EXCERPTED TEXT:
● ● ● ● ●

IV. Closing Argument

14

Ledezma-Hernandez' final contention is that he was denied due process by the prejudicial effects of the prosecutor's closing argument.1 This contention is without merit. Generally, a prosecutor is prohibited from making arguments that go beyond the evidence, mislead the jury, or inflame the jury to act as the conscience of the community. United States v. Phillips, 664 F.2d 971, 1030 (5th Cir.1981) (Unit B). While the statements tend to appeal to community conscience, when viewed in the context of the whole argument and when balanced by the trial judge's instruction, see id. at 1031, the argument does not appear to have been fundamentally unfair within the meaning of the Due Process Clause of the Fourteenth Amendment. Whittington v. Estelle, 704 F.2d 1418, 1421 (5th Cir.1983).

15

AFFIRMED.

● ● ● ● ●

THINGS TO DO:
1 > Sum up the closing-argument passage in two sentences.
2 > Using the closing-argument passage, decide whether each statement agrees with it, answering yes or no and quoting the words that settle it: (a) Ledezma-Hernandez claimed the prosecutor's closing argument denied him due process. (b) The court found the closing argument fundamentally unfair. (c) A prosecutor is generally allowed to argue beyond the evidence.
3 > Pick up the court's closing-argument ruling where it stops and continue it.
The rows on this page are not needed for any of the work here.

● ● ● ● ●

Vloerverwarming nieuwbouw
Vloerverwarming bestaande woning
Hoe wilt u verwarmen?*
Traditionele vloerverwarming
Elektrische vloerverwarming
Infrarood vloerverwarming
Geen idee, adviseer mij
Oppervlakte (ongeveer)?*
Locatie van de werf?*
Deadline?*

● ● ● ● ●

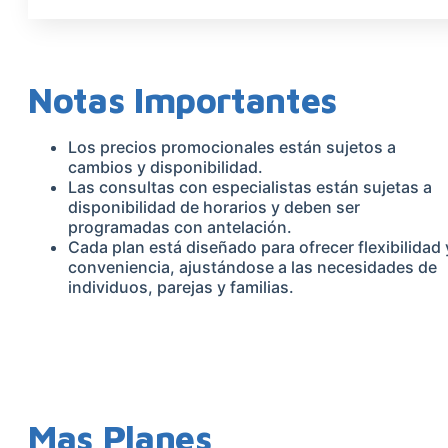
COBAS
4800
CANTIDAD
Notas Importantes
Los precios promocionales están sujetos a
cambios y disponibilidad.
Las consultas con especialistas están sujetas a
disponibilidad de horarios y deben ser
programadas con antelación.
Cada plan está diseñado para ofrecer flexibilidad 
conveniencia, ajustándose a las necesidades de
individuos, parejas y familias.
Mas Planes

● ● ● ● ●

RESPONSES:
1 > Ledezma-Hernandez argued that the prejudicial effects of the prosecutor's closing argument denied him due process, but the court found this contention without merit. Although the statements tended to appeal to community conscience, the court held that, viewed in the context of the whole argument and balanced by the trial judge's instruction, the argument was not fundamentally unfair under the Due Process Clause, and it affirmed.

2 >
(a) Yes: "he was denied due process by the prejudicial effects of the prosecutor's closing argument."
(b) No: "the argument does not appear to have been fundamentally unfair within the meaning of the Due Process Clause of the Fourteenth Amendment."
(c) No: "a prosecutor is prohibited from making arguments that go beyond the evidence."

3 >
1

The portion of the argument challenged is as follows:

Much has been said about the government's interest in this case. It's only interest is to convict and for statistical purposes not to do justice? [sic] Well, you know what the government's interest is. You know what your interest is as members of this particular community who live very close to the borders and it is to protect these borders.

....

Protect the security of the courts. Do not make these borders a haven for dope smugglers because from then on you will have people attempting and actually crossing, and when caught saying: "I didn't know I had dope."